(Reuters Health) - Storing defibrillators at coffee shops and banks with automated teller (ATM) machines might help bystanders provide faster emergency aid to patients having a cardiac arrest, a Canadian study suggests.
That’s because these places are often located near where patients typically experience cardiac arrest, and they may be open around the clock, researchers conclude in the journal Circulation.
Plus, bystanders who have no idea where to look for what’s known as an automated external defibrillator (AED) can probably easily find the nearest bank or chain coffee shop like Tim Hortons or Starbucks.
“They generally have good geographic coverage, are typically located in high-traffic areas, and have strong brand recognition,” said senior study author Timothy Chan, director of the Center for Healthcare Engineering at the University of Toronto.
“If you ask someone on the street where the closest AED is, they probably wouldn’t know,” Chan said by email. “But I’m pretty sure they could point out the closest coffee shop or ATM because they go there regularly.”
In cardiac arrest, the heart stops abruptly, often due to irregular heart rhythms. Cardiac arrest may occur with no warning and is often fatal unless the heart can be restarted quickly.

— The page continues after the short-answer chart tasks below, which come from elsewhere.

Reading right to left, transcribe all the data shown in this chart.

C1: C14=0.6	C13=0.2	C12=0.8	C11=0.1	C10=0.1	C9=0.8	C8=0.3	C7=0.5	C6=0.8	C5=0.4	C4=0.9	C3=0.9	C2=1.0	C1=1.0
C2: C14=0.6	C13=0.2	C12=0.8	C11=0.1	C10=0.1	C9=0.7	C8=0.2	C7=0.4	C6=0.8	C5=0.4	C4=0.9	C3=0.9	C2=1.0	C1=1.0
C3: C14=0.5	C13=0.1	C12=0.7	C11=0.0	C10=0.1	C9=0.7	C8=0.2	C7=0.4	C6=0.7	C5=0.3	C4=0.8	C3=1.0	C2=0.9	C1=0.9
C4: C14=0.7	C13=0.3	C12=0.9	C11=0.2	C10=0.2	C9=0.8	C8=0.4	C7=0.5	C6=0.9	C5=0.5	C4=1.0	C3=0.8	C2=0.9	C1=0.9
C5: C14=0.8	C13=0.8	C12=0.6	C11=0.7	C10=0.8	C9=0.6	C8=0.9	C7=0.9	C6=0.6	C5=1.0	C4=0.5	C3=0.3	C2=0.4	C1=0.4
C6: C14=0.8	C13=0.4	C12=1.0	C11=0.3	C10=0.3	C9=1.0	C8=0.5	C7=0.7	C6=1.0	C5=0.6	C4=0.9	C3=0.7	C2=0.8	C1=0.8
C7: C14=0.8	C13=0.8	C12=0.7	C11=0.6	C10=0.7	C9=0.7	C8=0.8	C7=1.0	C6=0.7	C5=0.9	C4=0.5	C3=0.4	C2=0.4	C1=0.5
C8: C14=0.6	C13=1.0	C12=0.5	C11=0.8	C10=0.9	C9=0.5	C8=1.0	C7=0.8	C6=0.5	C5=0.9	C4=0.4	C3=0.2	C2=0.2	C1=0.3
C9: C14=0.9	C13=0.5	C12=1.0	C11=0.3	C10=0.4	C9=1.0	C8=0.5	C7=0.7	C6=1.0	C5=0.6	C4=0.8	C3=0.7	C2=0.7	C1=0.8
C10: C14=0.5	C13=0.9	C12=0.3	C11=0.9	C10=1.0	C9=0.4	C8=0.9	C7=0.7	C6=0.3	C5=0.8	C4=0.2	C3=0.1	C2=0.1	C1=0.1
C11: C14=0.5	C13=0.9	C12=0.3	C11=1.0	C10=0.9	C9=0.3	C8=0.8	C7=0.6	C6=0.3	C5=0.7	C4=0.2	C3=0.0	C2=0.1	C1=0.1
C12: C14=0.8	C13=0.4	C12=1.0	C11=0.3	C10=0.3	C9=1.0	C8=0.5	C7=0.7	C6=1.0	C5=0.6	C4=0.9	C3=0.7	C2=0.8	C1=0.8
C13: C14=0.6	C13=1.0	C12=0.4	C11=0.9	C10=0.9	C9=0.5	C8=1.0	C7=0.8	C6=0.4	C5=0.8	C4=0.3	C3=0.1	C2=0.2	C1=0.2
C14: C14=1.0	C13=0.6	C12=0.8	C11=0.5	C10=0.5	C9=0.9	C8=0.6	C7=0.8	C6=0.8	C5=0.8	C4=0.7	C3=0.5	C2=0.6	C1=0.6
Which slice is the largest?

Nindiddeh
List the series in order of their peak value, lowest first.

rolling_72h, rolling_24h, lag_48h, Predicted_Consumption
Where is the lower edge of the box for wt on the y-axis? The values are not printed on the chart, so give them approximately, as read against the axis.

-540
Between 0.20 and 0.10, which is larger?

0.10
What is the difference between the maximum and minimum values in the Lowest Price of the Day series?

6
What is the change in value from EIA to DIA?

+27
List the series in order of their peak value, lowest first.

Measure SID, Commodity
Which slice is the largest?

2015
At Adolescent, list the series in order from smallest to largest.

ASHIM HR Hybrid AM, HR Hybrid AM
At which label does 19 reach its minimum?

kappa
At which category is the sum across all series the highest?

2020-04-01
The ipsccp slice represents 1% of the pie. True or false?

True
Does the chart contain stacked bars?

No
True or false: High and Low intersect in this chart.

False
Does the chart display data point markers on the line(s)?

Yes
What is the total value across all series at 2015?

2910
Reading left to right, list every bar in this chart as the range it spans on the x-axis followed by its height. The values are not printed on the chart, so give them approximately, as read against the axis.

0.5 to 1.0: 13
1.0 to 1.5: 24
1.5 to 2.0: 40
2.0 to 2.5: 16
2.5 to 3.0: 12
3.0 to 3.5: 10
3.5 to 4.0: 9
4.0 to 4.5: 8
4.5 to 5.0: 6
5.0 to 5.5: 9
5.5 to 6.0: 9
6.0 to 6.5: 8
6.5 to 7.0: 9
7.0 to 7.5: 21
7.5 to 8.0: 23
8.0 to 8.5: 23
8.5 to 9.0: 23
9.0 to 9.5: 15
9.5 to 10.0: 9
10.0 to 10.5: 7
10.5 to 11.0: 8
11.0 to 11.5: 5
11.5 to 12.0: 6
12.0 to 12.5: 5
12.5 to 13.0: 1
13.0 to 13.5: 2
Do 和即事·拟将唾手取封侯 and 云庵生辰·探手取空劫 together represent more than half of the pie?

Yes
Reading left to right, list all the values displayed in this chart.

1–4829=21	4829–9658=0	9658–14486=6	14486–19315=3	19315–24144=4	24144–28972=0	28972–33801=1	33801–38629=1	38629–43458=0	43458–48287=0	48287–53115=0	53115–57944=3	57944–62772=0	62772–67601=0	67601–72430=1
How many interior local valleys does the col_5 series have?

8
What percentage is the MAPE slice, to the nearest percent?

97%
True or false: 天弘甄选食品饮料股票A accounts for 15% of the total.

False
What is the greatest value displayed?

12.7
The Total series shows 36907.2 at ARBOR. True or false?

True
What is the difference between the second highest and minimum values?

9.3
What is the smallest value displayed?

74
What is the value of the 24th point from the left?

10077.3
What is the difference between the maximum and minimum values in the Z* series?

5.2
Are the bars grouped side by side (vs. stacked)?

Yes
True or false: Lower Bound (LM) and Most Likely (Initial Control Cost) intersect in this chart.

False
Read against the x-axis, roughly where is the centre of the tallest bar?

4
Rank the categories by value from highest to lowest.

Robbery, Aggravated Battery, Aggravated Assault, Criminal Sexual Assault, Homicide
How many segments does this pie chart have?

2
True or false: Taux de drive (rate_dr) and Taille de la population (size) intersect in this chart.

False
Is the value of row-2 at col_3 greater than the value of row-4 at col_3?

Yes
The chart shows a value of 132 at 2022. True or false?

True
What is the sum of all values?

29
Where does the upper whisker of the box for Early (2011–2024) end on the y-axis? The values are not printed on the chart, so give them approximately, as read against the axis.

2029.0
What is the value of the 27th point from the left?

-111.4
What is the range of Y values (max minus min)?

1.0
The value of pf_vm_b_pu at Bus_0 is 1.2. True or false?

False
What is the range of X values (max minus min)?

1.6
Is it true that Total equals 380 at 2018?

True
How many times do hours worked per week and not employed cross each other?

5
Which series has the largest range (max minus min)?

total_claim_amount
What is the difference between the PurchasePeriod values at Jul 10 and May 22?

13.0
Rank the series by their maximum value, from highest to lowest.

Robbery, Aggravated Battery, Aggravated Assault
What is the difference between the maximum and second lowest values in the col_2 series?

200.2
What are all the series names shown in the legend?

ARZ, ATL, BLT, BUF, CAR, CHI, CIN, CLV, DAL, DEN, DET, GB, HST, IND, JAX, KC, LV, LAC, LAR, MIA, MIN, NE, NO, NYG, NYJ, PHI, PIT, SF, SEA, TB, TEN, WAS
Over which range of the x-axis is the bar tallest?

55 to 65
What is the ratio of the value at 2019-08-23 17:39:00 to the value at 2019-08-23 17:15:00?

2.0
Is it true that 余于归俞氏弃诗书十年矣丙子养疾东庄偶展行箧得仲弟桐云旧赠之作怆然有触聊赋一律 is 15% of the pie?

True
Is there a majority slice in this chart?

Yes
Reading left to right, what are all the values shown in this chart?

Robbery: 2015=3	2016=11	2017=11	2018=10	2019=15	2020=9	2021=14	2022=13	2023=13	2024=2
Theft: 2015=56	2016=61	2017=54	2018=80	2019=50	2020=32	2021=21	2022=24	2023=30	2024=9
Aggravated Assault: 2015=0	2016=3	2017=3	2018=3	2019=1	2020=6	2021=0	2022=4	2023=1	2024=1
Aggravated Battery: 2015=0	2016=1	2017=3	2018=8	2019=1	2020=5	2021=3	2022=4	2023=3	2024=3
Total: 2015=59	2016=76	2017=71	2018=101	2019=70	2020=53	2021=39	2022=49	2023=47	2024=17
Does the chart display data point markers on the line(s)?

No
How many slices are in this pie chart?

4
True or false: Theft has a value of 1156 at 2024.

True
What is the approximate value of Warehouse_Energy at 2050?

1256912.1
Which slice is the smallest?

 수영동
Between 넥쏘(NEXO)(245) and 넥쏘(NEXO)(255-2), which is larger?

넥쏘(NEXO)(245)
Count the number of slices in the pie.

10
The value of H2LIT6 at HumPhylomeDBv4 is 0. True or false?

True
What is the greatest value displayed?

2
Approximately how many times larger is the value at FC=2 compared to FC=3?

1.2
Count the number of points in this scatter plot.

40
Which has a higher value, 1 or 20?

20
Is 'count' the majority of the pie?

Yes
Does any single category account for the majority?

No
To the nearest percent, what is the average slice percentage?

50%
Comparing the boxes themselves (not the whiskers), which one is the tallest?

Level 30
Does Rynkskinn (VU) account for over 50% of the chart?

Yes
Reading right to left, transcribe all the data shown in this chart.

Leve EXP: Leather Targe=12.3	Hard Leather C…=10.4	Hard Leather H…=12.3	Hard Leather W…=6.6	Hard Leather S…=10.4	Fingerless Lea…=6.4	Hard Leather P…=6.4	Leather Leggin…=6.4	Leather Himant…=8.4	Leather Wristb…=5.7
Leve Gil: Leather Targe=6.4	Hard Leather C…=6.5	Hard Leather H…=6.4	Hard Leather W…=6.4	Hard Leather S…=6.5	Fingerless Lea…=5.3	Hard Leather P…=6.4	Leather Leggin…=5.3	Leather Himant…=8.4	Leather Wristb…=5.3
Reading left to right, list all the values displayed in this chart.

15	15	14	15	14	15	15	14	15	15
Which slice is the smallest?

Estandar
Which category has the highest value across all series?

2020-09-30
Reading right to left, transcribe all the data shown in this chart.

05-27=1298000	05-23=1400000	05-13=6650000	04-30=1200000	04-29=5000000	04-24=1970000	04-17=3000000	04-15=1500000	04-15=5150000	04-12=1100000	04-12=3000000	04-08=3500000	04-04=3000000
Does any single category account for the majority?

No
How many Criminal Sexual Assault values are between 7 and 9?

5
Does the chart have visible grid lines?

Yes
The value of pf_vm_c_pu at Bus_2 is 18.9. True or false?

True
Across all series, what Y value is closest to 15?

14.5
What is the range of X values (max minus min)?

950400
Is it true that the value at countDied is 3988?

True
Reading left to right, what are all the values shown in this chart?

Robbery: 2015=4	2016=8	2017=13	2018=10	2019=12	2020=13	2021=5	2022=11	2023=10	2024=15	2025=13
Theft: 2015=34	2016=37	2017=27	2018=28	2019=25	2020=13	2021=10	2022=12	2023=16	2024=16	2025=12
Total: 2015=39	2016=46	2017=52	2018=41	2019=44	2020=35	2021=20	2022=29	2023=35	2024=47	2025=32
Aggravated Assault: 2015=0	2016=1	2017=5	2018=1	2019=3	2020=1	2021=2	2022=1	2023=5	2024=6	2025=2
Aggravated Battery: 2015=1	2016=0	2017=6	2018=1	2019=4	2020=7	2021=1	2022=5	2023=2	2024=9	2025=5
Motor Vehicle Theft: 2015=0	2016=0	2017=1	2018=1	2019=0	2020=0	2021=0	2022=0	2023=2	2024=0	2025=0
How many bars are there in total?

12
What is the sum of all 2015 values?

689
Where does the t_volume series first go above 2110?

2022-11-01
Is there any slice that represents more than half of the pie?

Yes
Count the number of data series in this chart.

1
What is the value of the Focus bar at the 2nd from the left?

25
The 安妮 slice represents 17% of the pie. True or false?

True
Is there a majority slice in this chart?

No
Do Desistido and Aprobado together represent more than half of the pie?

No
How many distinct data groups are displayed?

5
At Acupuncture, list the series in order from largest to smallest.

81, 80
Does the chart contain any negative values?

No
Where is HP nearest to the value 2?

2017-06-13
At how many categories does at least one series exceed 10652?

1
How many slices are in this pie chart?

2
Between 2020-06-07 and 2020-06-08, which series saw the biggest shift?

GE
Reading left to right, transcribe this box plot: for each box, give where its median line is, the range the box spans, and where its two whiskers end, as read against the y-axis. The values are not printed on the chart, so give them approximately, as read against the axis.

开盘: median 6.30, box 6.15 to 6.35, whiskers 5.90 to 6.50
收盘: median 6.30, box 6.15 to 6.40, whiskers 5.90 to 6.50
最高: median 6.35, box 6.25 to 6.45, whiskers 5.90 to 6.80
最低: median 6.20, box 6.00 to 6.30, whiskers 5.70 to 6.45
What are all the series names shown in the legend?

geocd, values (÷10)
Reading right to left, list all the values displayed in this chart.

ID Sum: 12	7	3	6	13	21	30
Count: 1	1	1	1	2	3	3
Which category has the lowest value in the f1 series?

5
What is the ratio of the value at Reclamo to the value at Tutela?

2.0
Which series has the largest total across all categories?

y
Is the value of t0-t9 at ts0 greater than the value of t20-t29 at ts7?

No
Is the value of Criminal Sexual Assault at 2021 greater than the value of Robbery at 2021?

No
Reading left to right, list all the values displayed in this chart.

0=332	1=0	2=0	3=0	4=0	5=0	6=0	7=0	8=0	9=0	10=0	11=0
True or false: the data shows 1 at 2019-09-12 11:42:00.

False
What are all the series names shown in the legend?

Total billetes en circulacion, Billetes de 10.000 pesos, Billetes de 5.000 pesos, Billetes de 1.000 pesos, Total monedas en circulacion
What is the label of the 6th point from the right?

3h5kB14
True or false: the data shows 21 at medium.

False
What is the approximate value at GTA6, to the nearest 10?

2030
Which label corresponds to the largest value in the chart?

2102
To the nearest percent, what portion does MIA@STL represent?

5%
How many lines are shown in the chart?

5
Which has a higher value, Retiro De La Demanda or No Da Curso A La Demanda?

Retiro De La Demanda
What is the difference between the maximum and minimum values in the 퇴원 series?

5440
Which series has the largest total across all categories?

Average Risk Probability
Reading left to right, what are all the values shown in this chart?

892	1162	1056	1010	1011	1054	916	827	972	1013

Automated defibrillators are already in public places like restaurants and airports. These devices typically have electrodes that attach to the chest with sticky pads and deliver shocks based on what a computer in the defibrillator determines the person needs.
Even though these devices are already in the community, researchers wanted to see if they might place defibrillators in different locations to make them easier to find and more quickly available to patients in need.
For the study, Chan and colleagues examined data on the location of 2,654 cardiac arrests that happened in various community locations around Toronto from 2007 to 2015.
Then, they mapped out locations of 41 types of businesses to see how many establishments were situated within 100 meters (328.08 ft) of a cardiac arrest and what hours these places were open.
Over the entire Toronto region studied, the greatest number of cardiac arrests happened near Tim Hortons, a fast food restaurant chain known for its coffee and donuts. During the study period, there were 286 cardiac arrests within 100 meters of a Tim Hortons.
For downtown Toronto, Starbucks ranked first, with 110 cardiac arrests occurring nearby one of these coffee shops. All but two of the top 10 most common spots near a cardiac arrest in the downtown area were either a coffee shop or an ATM machine from one of the largest Canadian banks.
One limitation of the study is it focused on businesses that may be specific to Toronto and not exist in other cities, the authors note. The majority of cardiac arrests occur in a hospital, not in the community, so defibrillator locations at places like banks or coffee shops would not impact the majority of patients, researchers also point out.
Even when defibrillators are available in the community, it can still be crucial for a bystander to perform cardiopulmonary resuscitation (CPR), said Dr. Richard Page, a public health researcher at the University of Wisconsin in Madison.
“The first step in any cardiac arrest is to employ CPR, and now, with hands-only techniques, this procedure is so simple that it can be taught over the phone by the 911 operator,” Page, coauthor of an accompanying editorial, said by email.
Defibrillators with clear instructions may not be that hard to use once people find them, but there’s a potential to delay lifesaving care while bystanders search for one.
“The likelihood of survival from cardiac arrest diminishes up to 10 percent for every minute where AED placement is delayed, so response must be immediate,” Page said.
“I am a strong advocate for placement of AEDs throughout public locations, just as we have fire extinguishers,” Page said. “That being said, this paper focused on specific, common sites that are spread throughout a municipal area and might allow greater impact on sudden cardiac arrest in proportion to the number of defibrillators employed and the costs undertaken.”